Postby Selma in Sandy Eggo » Sat Dec 20, 2003 4:32 am

Ethan, a clarification. The moral and religious element is already present, and is a major part of the problem. Oh, my word, are they religious! It's just that the several versious of Islam practiced in the area do not much resemble Protestant Christianity. (Heck, the Palestinian Lutherans are pretty sure that we American Lutherans are confused on some points.) And the set of morals they use are not the same as yours.
Their definition of "virtue", "sin", and "obligation" differ from yours. Much of the Iraqi, Irani, and Arab countries are rooted in cultural traditions which are millenia old and based on tribal affiliations (the Iranian engineer down the hall at work can tell me Rustam stories. Hours of them. Her mother used them for bedtime stories.)

What we are doing is attempting to impose our own, looser, cultural mores on a population that has no experience with the acceptance of not-us groups with diffent-but-benign traditions. This decision has been made because it is apparent that, given modern transportation and technology, their moral and religious imperatives are hazardous to our well-being.
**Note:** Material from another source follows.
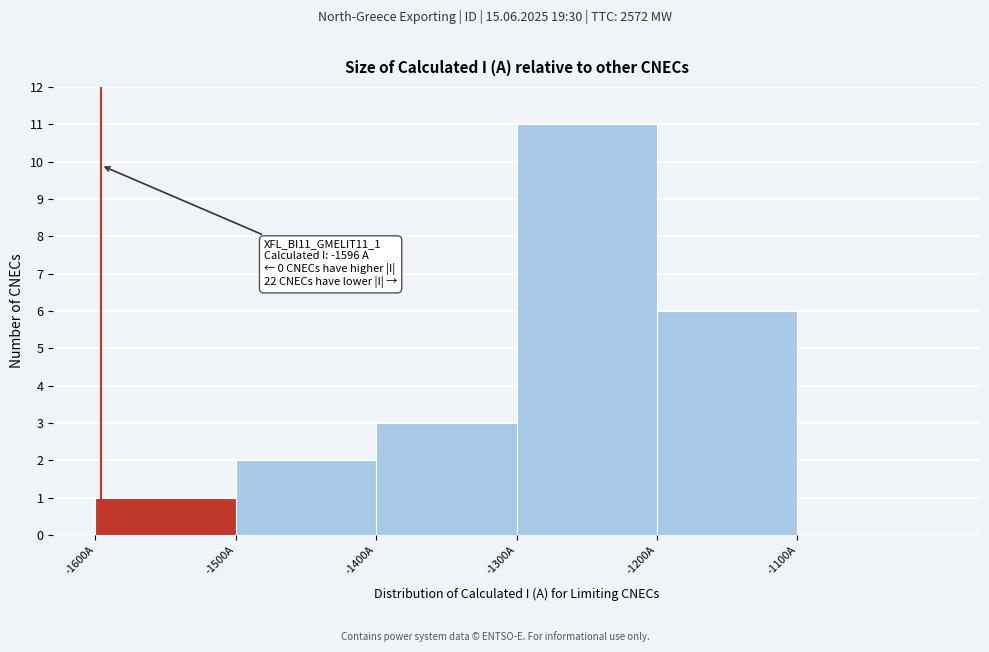

Which range on the x-axis has the tallest bar?

-1300 to -1200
We tend to mentally view a stranger as a person-not-previously-met. Or even friend-not-yet-met. They view a stranger as an enemy-come-to-kill-me-can-I-kill-him-first.

It's not an accident that the Iraqi engineer down the hall is living and working in America. She'd be dead in Iraq. She does not fit the mullahs' definition of "virtuous", and they feel a moral obligation to enforce virtue. (There's a Indian professor at UCSD who's presented the view that our refusal to enforce "virtue" is the worst evil that the mideast moslems see in us)
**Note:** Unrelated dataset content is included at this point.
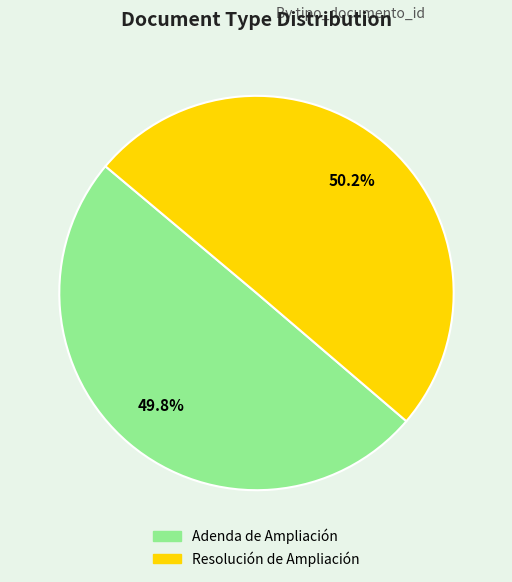

Approximately how many times larger is the value at Adenda de Ampliación compared to Resolución de Ampliación?

1.0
I agree with the view that American-style representative democracy is a non-starter for the middle east, at least for this generation. Too many of the essential values for our society are abhorrent to too many of their tribal survival traditions. This is not going to be easy, it's not going to be quick, but it's less work and less dangerous than cleaning up after the bombs and crashed airplanes.